| EXERCISE DATA |
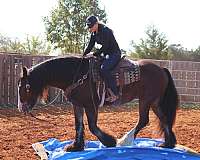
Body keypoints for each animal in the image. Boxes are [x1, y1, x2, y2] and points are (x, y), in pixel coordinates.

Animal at [17, 55, 179, 151]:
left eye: (26, 87)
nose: (21, 108)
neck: (77, 74)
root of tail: (162, 69)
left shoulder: (91, 106)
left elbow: (92, 126)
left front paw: (110, 142)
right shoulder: (77, 104)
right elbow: (79, 125)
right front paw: (75, 146)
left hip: (146, 100)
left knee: (143, 120)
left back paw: (124, 141)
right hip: (155, 102)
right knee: (164, 119)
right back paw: (168, 144)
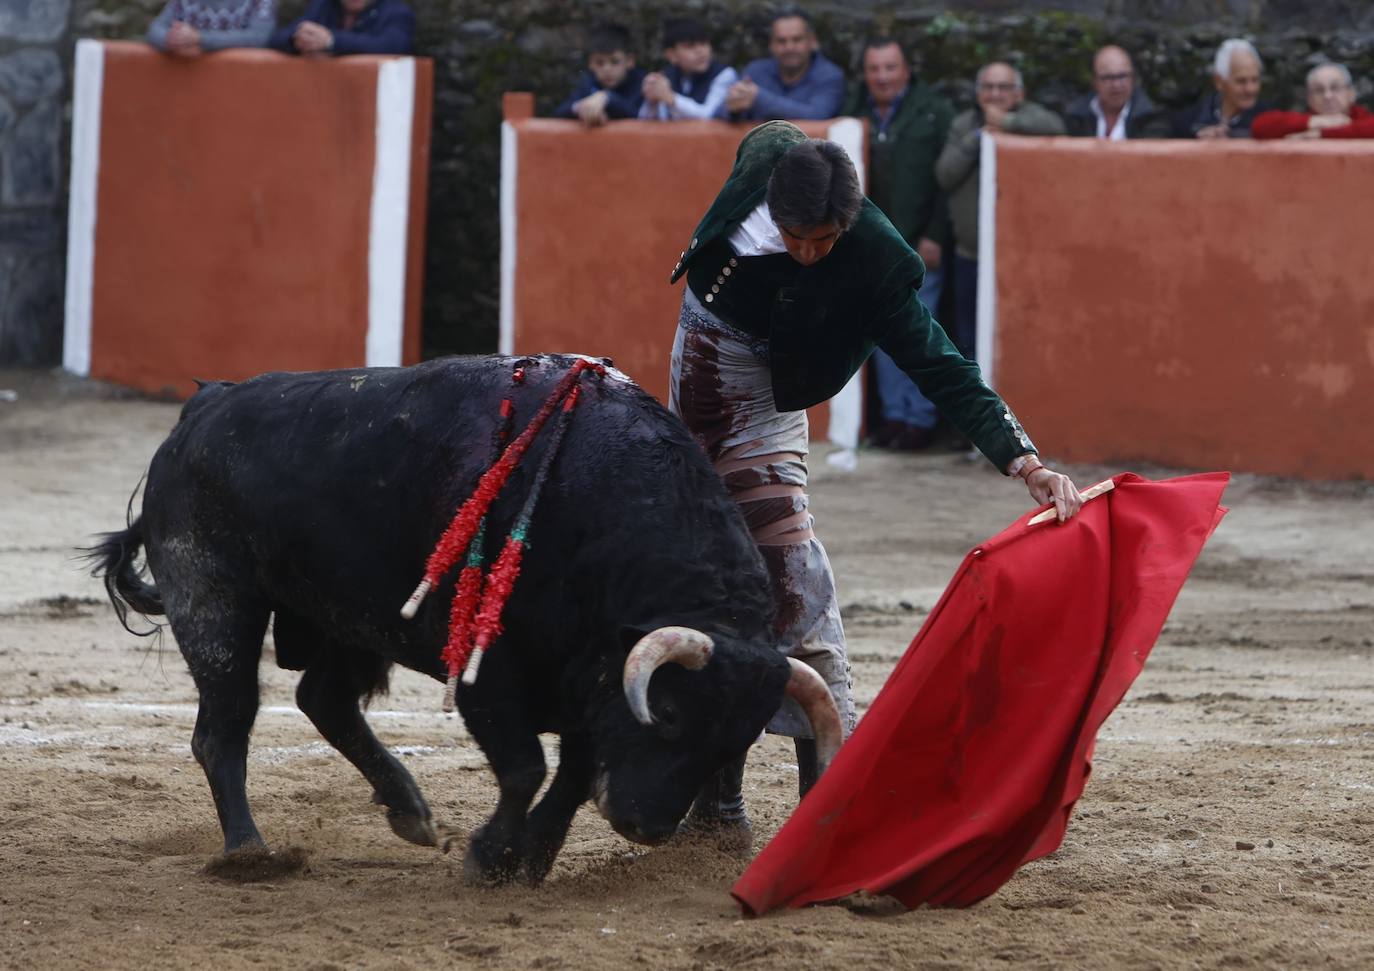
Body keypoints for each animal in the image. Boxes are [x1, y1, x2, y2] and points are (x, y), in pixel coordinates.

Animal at [88, 354, 835, 878]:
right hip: (214, 602)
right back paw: (249, 850)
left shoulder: (588, 686)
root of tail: (203, 405)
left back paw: (410, 812)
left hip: (347, 618)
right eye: (672, 714)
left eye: (736, 743)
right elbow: (527, 768)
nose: (644, 827)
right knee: (223, 727)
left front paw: (526, 859)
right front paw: (491, 856)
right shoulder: (489, 668)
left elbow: (570, 775)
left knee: (323, 699)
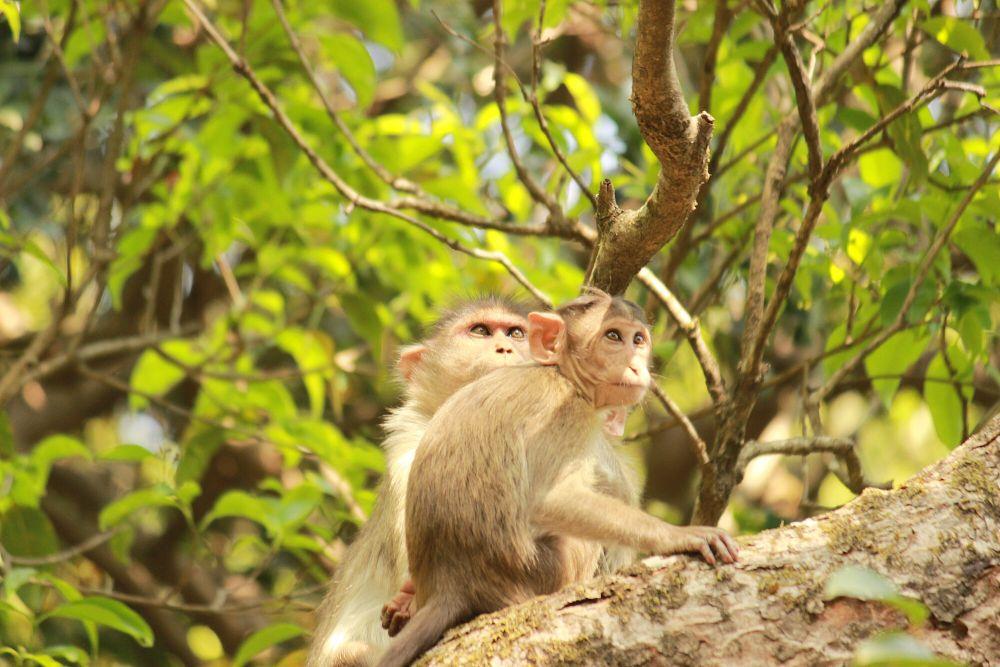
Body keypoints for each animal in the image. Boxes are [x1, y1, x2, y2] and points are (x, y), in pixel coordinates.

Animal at [378, 290, 740, 667]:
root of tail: (452, 584)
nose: (636, 366)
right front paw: (676, 536)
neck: (561, 374)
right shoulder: (567, 412)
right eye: (613, 336)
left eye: (638, 340)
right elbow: (550, 499)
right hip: (536, 573)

| EXERCISE DESCRIPTION |
On how many lines above does "root" occur? Say the number only.

| YOUR RESPONSE |
3